Por primera vez en su historia, el Consejo de Derechos Humanos de la ONU ha aprobado, el 27 de septiembre de 2018, la creación de un organismo encargado de reunir pruebas que puedan ser utilizadas ante los tribunales, de los crímenes cometidos en Birmania contra los rohinyás desde 2011. Esta decisión debe ser aprobada ahora en la Asamblea General de la ONU que, como todos los años, se está celebrando estos días en Nueva York.

La resolución, que era una propuesta de la Unión Europea (UE) y la Organización de Cooperación Islámica (OCI), y que ya han aplaudido Amnistía Internacional (AI) y Human Rights Watch (HRW), consiguió 35 votos favorables de los 47 países que componen el Consejo; tres votaron en contra – China, Filipinas y Burundi- y se abstuvieron Cuba y Venezuela.

La resolución es consecuencia del informe hecho público a finales de agosto, por la Misión de la ONU encargada de establecer los hechos acaecidos en Birmania, en el que los investigadores pedían que fuera la justicia internacional la que se encargara de juzgar a los cinco generales  birmanos más importantes, incluido el comandante en jefe del ejército Min Aung Hlaing, por “genocidio en el norte del estado de Rakhine, así como por crímenes contra la humanidad y crímenes de guerra en los estados de Rakhine, Kachin y Shan”. Para ello, pedían que el Consejo de Seguridad requiriera al Tribunal Penal Internacional (TPI) la creación de un tribunal especial para este caso, y recomendaba sanciones para los autores de los crímenes y un embargo de armas internacional para Birmania.

La resolución aprobada por el Consejo decide también prolongar el mandato de la Misión  y “crear un mecanismo independiente permanente para reunir, consolidar, preservar y analizar las pruebas de los crímenes internacionales más graves y las violaciones del derecho internacional cometidas en Birmania desde 2011”.

La represión birmana, un país de mayoría budista, de la minoría musulmana rohinyá –ciudadanos sin categoría alguna, carentes de documentos de identidad, con discriminación educativa y laboral- se saldó en 2017 con una cadena interminable de persecuciones, agresiones, violaciones, incendios de pueblos y aldeas, etc., que la ONU  calificó de “limpieza étnica” y fueron cometidos por el ejército birmano, y un balance final de más de 700 000 rohinyás huidos al vecino Bangladesh.

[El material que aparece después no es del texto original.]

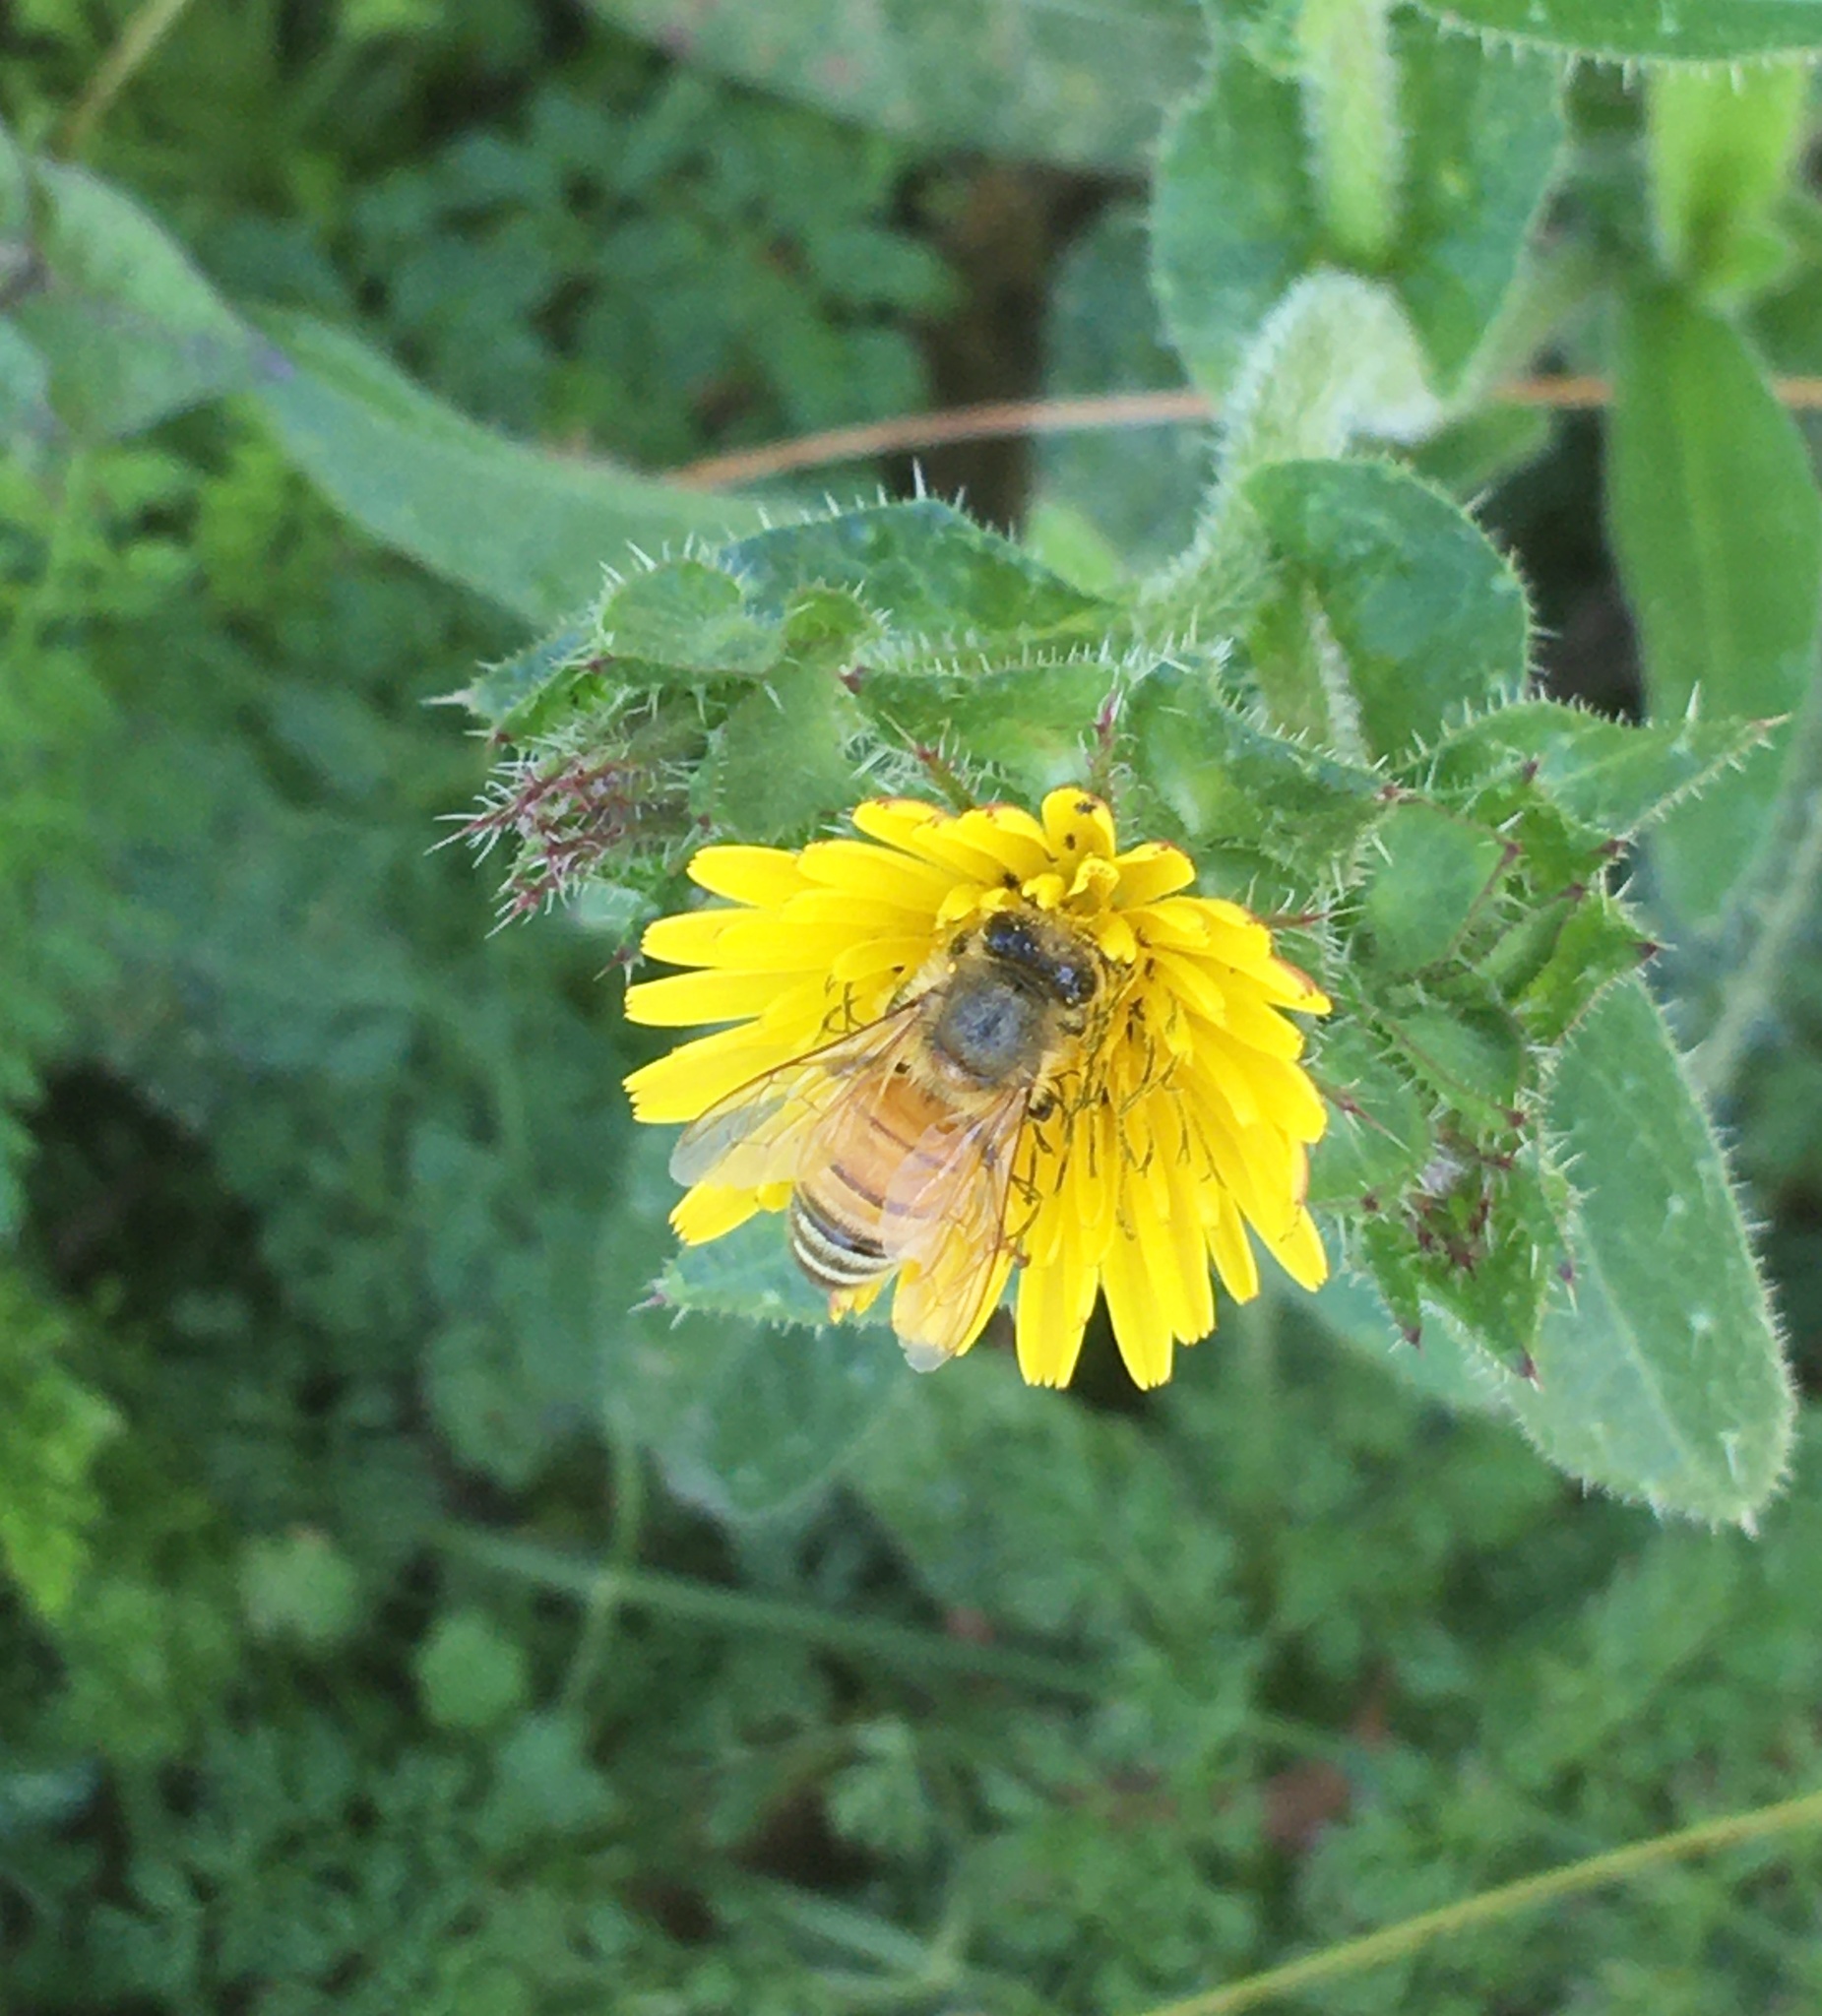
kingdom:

En nombre de la Unión Europea, Elisabeth Tichy-Fisslberger, embajadora en la ONU de Austria, país que preside este semestre la UE, declaró que “a menos que se combata rápidamente la impunidad, podrían repetirse oleadas de violencia y atrocidades similares, que tendrían consecuencias aun más devastadoras a nivel nacional y regional”.

A mediados de este mes de septiembre, el TPI anunció que iniciaba un examen preliminar sobre «la presunta deportación de rohinyás a Bangladesh», como primera etapa de un proceso que puede llevar a una investigación formal del tribunal con sede en La Haya, y a la posterior formulación de acusaciones nominales precisas.